This May saw a number of current Masters of Forest Resources students attending the school’s annual field camp.
The camp comprises of three weeks split by subject area:
- Week 1: Operations
- Week 2: Silviculture
- Week 3: Mensuration
During the operations week, the students visited a number of sites in Alabama. Logging operations, mills and manufacturing facilities were all on the menu. Our hosts were incredibly welcoming and put up well with the barrage of questions that the students fired their way.
The silviculture week exposed the students to a number of systems that differ greatly from what we may consider typical down in loblolly pine country. Longleaf regeneration and management near Savannah, a stop off at the Cradle of Forestry and a comprehensive look at hardwood management for different landowner objectives filled up the week pretty quickly. We also stopped off for a lesson on prescribed burning in the Tallulah Gorge National Forest that was especially interesting.
Right as summer arrived we started mensuration week with a short drive to a Warnell owned forest.

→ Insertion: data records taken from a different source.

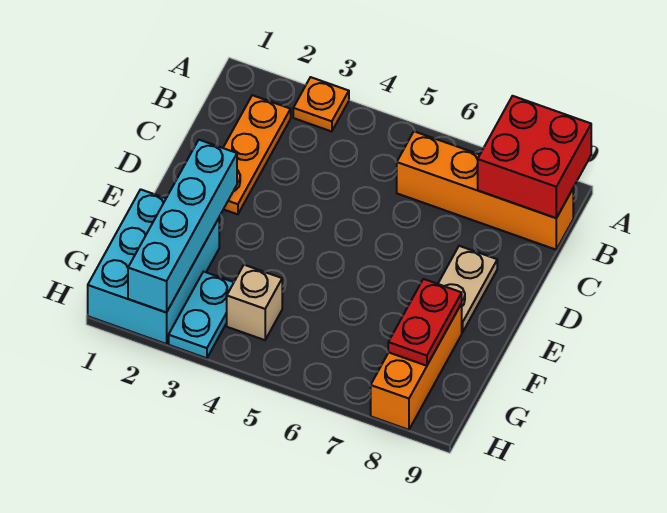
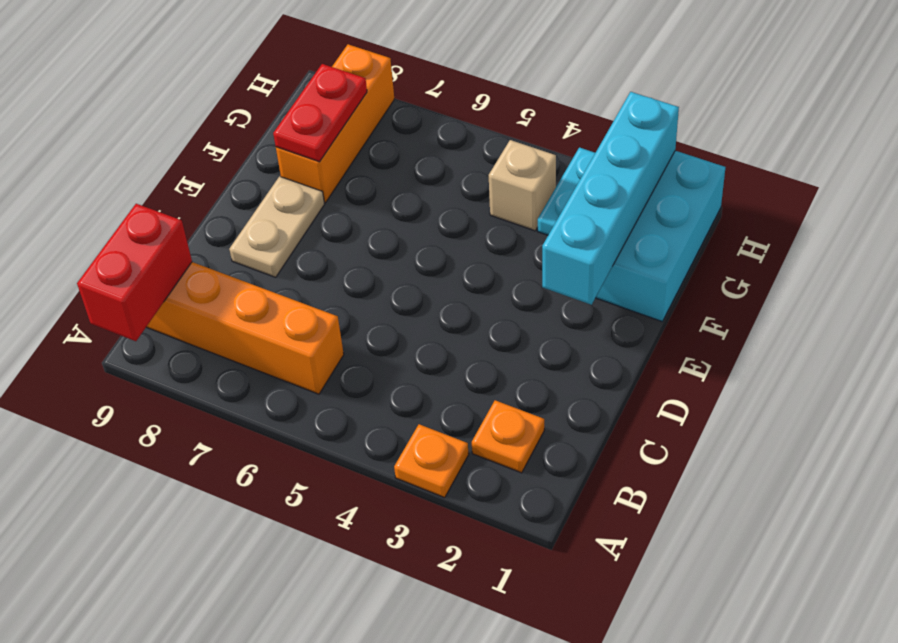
red brick A8:B9 level 2 -> red brick A9:B9 level 2
orange plate B2:D2 level 1 -> orange plate B2 level 1

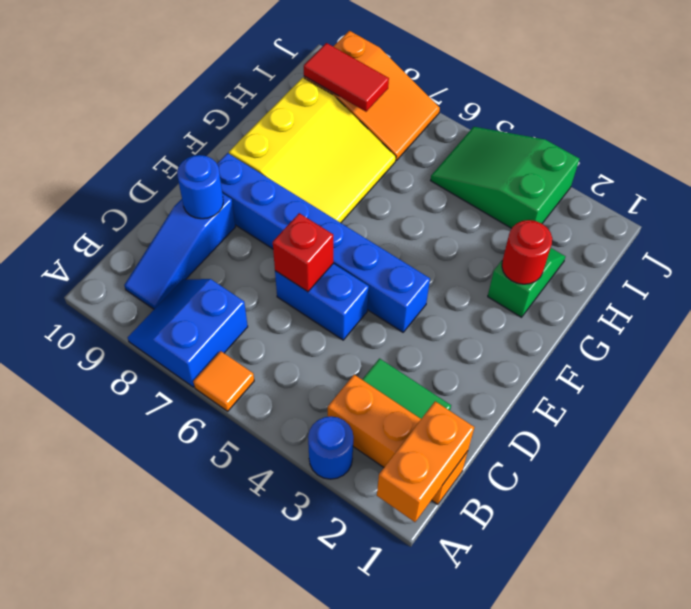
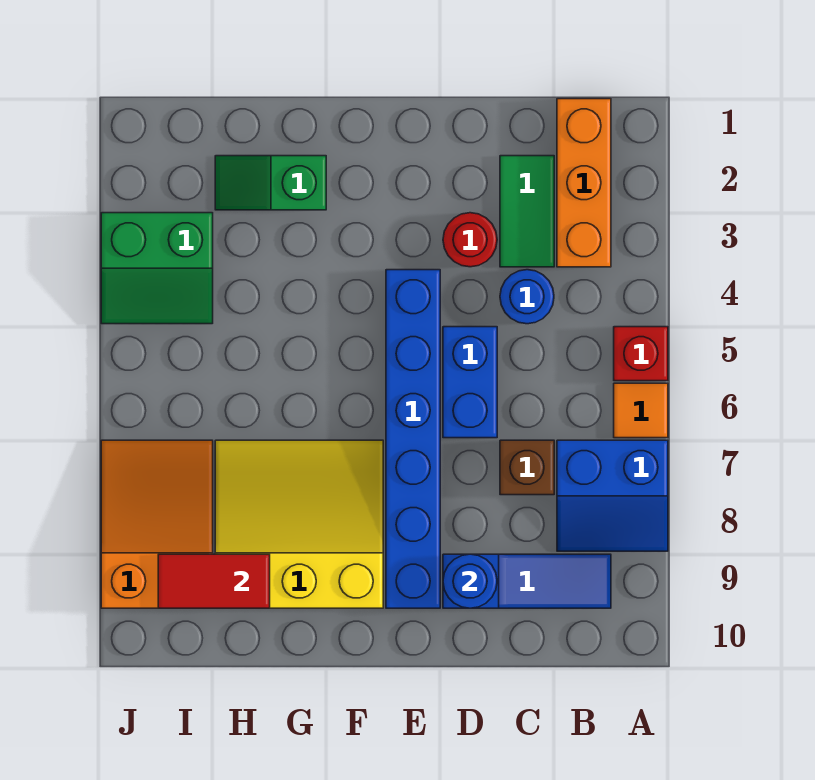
orange brick A1:B1 level 2 -> none
blue round brick A3 level 1 -> blue round brick C4 level 1
none -> brown brick C7 level 1
red brick D6 level 2 -> red brick A5 level 1
red round brick G2 level 2 -> red round brick D3 level 1
green slope I3:J5 level 1 top 3 -> green slope I3:J4 level 1 top 3
red tile I8:I9 level 2 -> red tile H9:I9 level 2

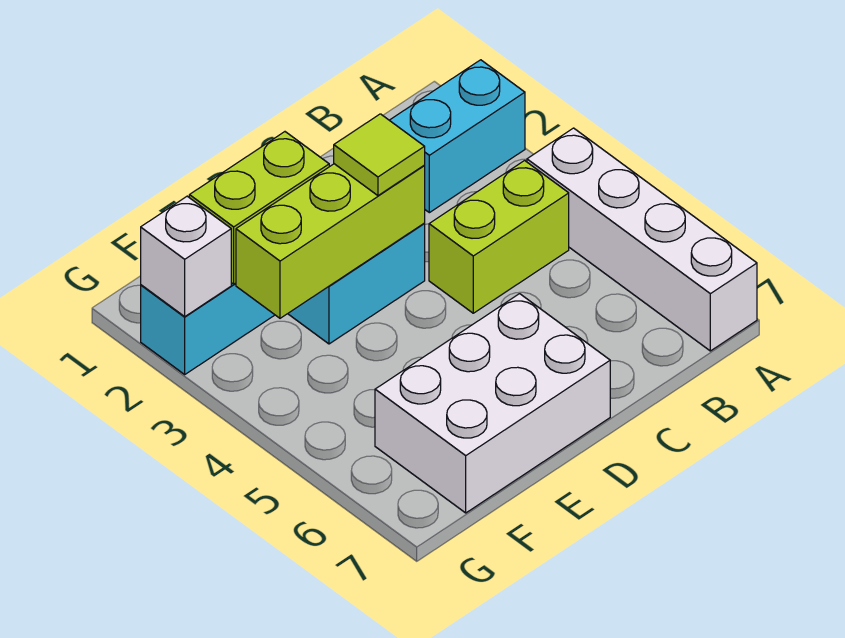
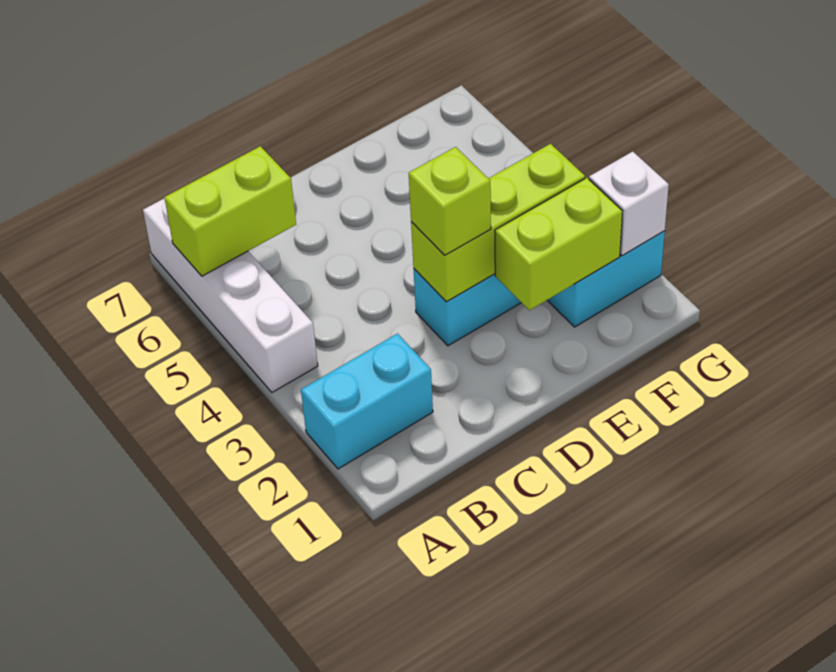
lime brick B4:C4 level 1 -> lime brick A6:B6 level 2
lime tile D3 level 3 -> lime brick D3 level 3
white brick D6:F7 level 1 -> none

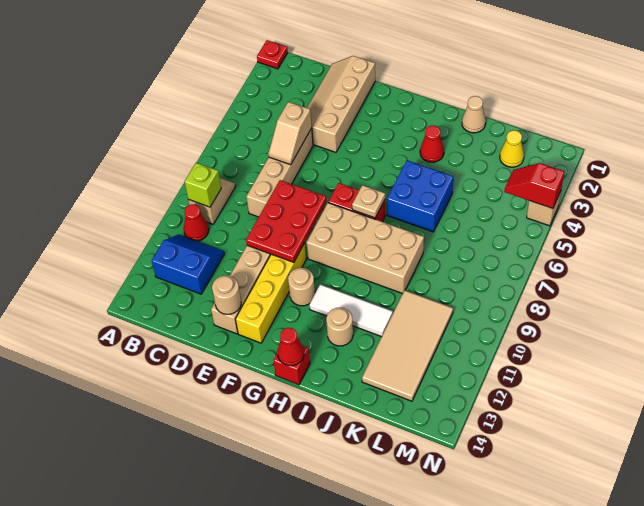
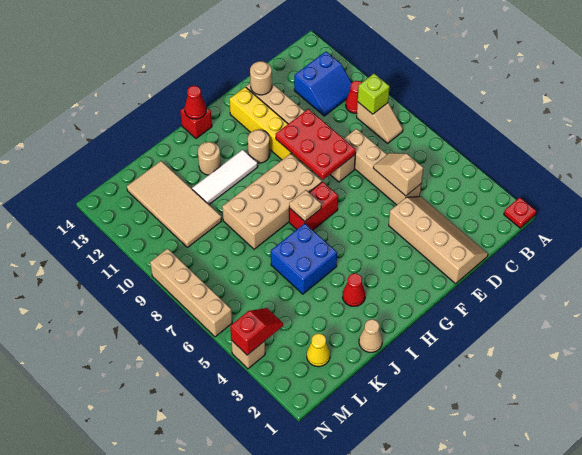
none -> tan brick N6:N9 level 1

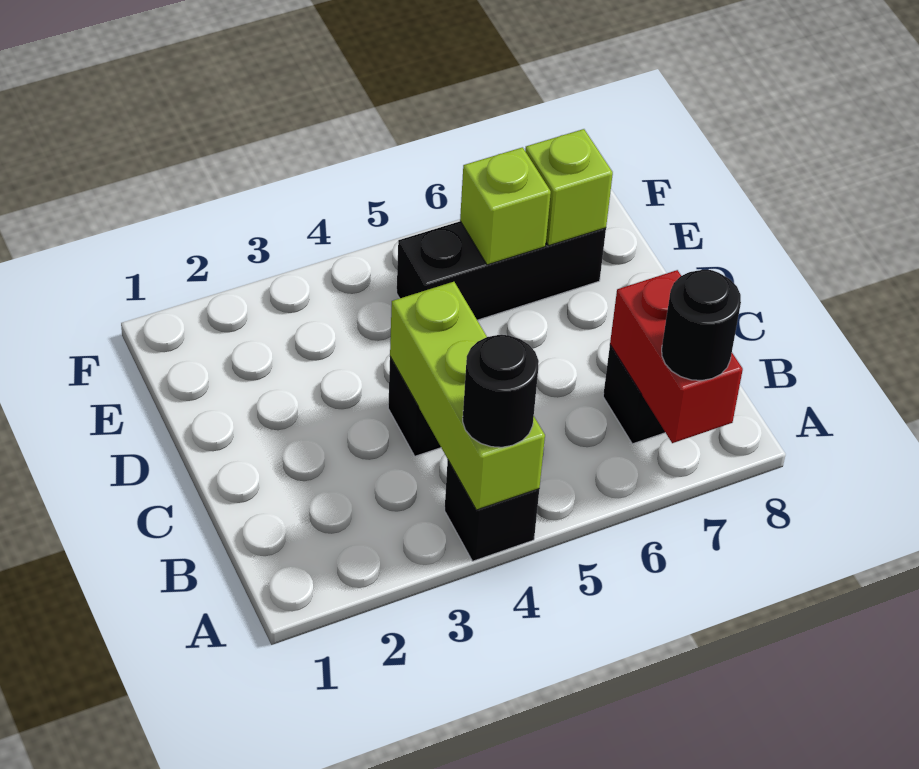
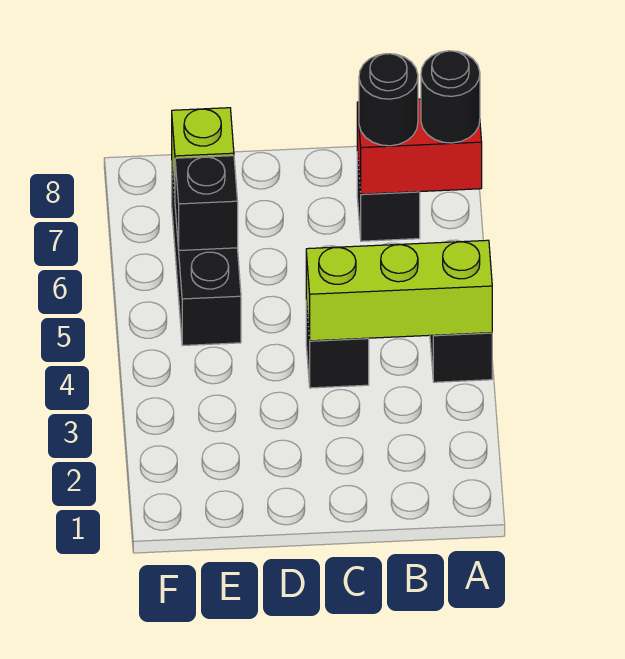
black round brick A4 level 3 -> black round brick B7 level 3
lime brick E6 level 2 -> black brick E6 level 2

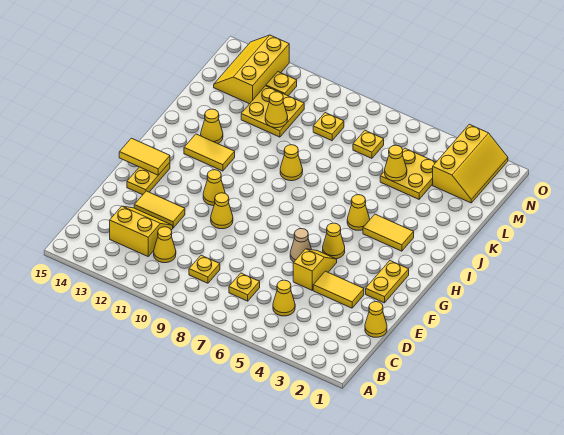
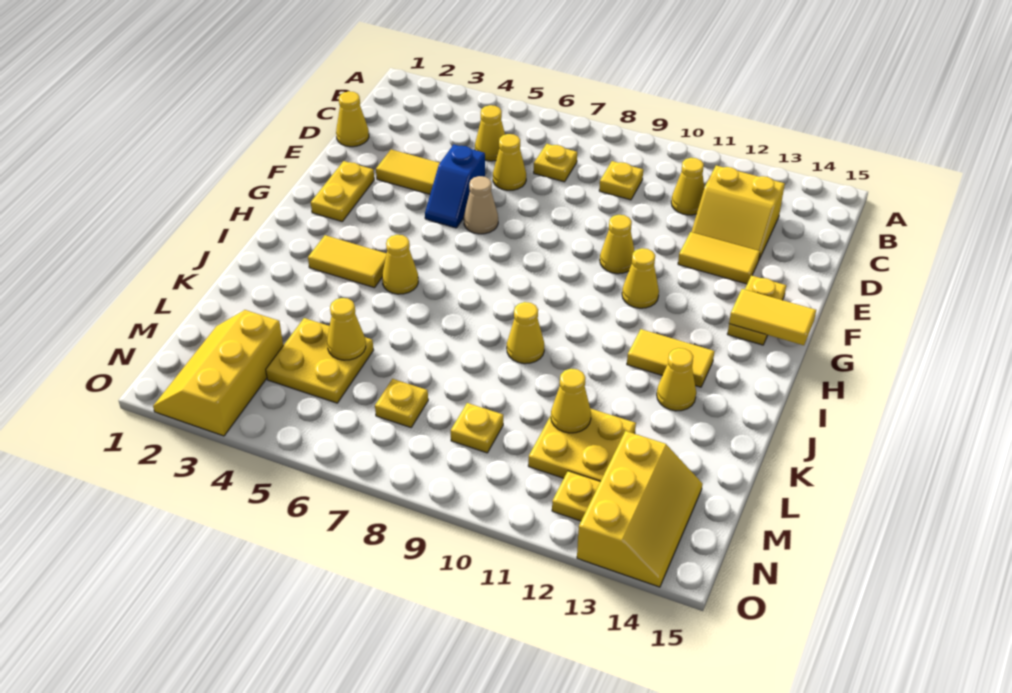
yellow slope E5:F5 level 1 top E -> blue slope E5:F5 level 1 top E
yellow cone G5 level 1 -> yellow cone D6 level 1

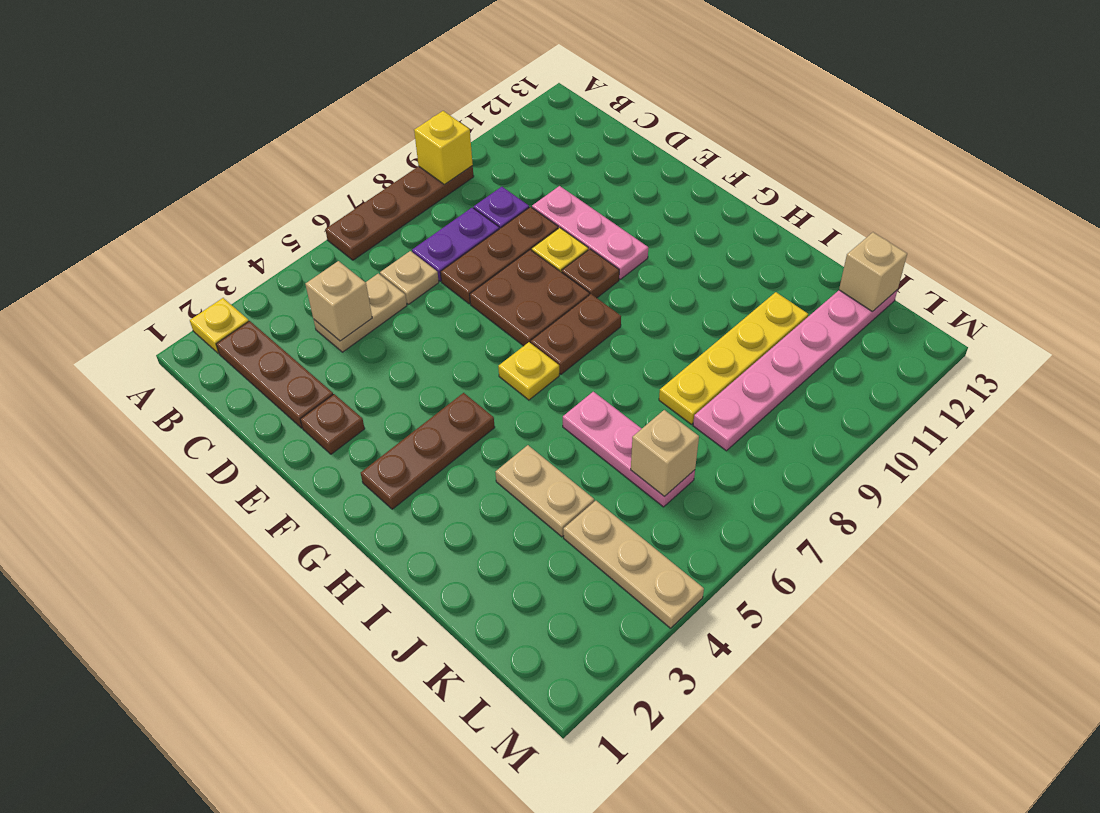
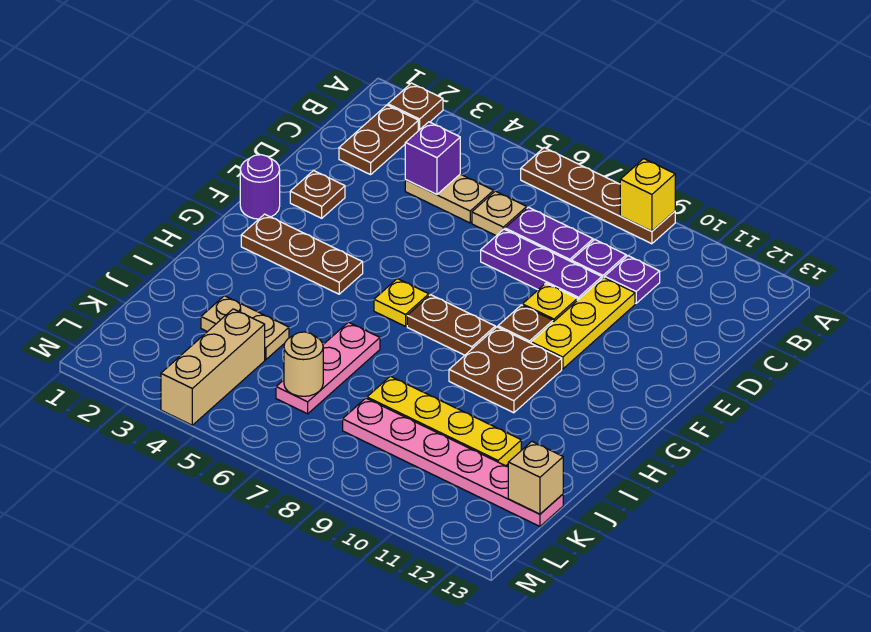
yellow plate A2 level 1 -> brown plate A2 level 1
brown plate B2:D2 level 1 -> brown plate B2:C2 level 1
tan brick C4 level 2 -> purple brick C4 level 2
none -> purple plate C10 level 1
brown plate D7:D9 level 1 -> purple plate D7:D9 level 1
pink plate D10:F10 level 1 -> yellow plate D10:F10 level 1
brown plate E7:F8 level 1 -> brown plate G9:H10 level 1
none -> purple round brick F1 level 1
tan plate I4:J4 level 1 -> tan plate J3:J4 level 1
tan plate K4:M4 level 1 -> tan brick K4:M4 level 1
tan brick K6 level 2 -> tan round brick K6 level 2

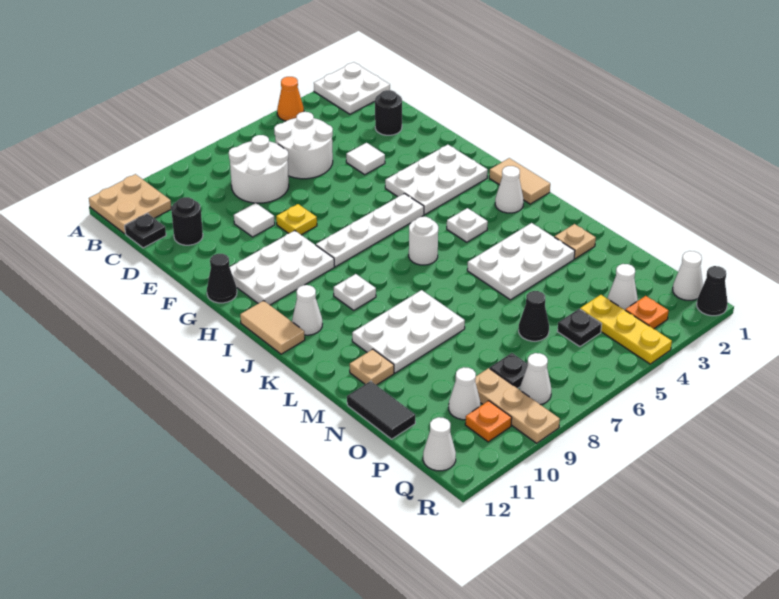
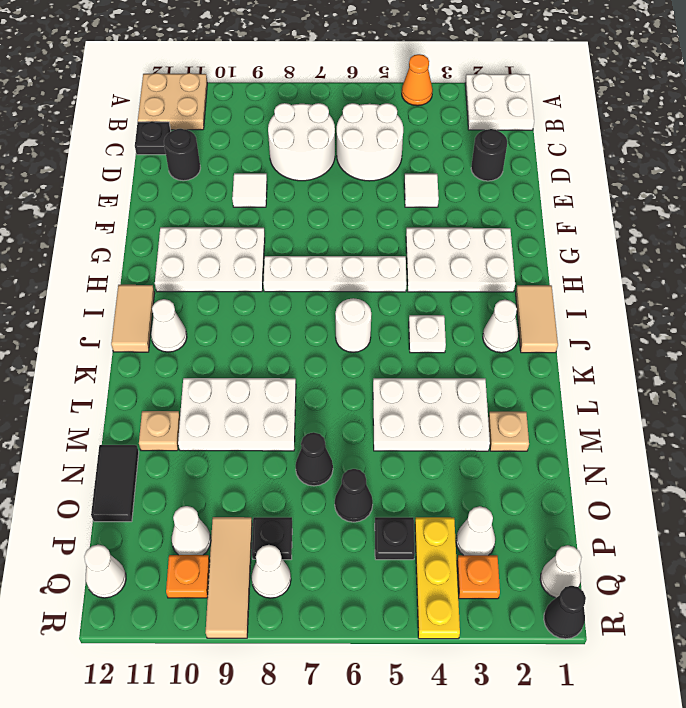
yellow plate F8 level 1 -> none
black cone G12 level 1 -> black cone N7 level 1
white plate J9 level 1 -> none
tan plate P9:R9 level 1 -> tan tile P9:R9 level 1

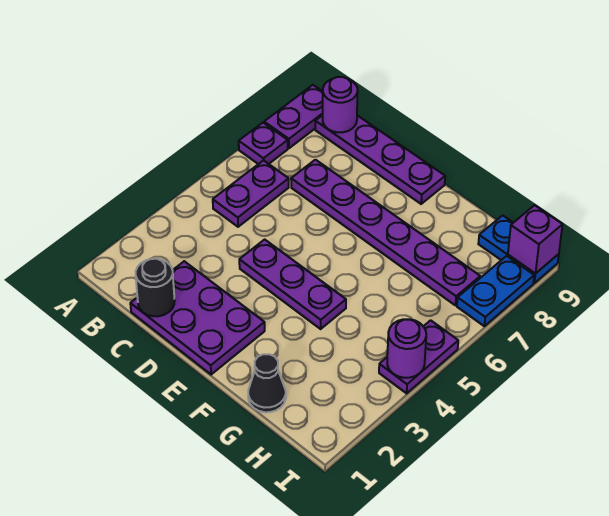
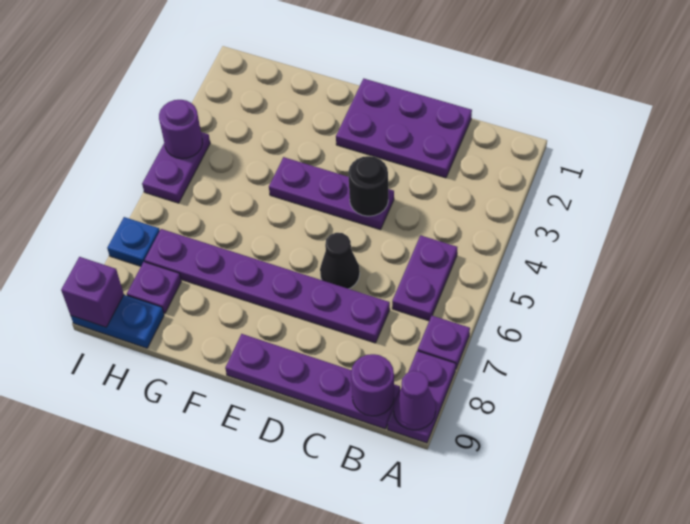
none -> purple cone A9 level 2
black round brick C1 level 2 -> black round brick D4 level 2
black cone G1 level 1 -> black cone D6 level 1
none -> purple plate H8 level 1
blue plate I7:I8 level 1 -> blue plate I7 level 1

Armed with cruising gear and brush-pants, the students spent the week marking off sample plots and surveying stands in a variety of growth stages. Too early for blueberries this year, everyone had to make do with packed lunches. I believe the record this year stands at 84 ticks found one one person in a single day.
Field camp provided an excellent primer for students that are newer to forestry, while giving those more experienced a chance to delve deeper into the industry by exposing them to some of the best operations, silvicultural systems and surveying practices in North America.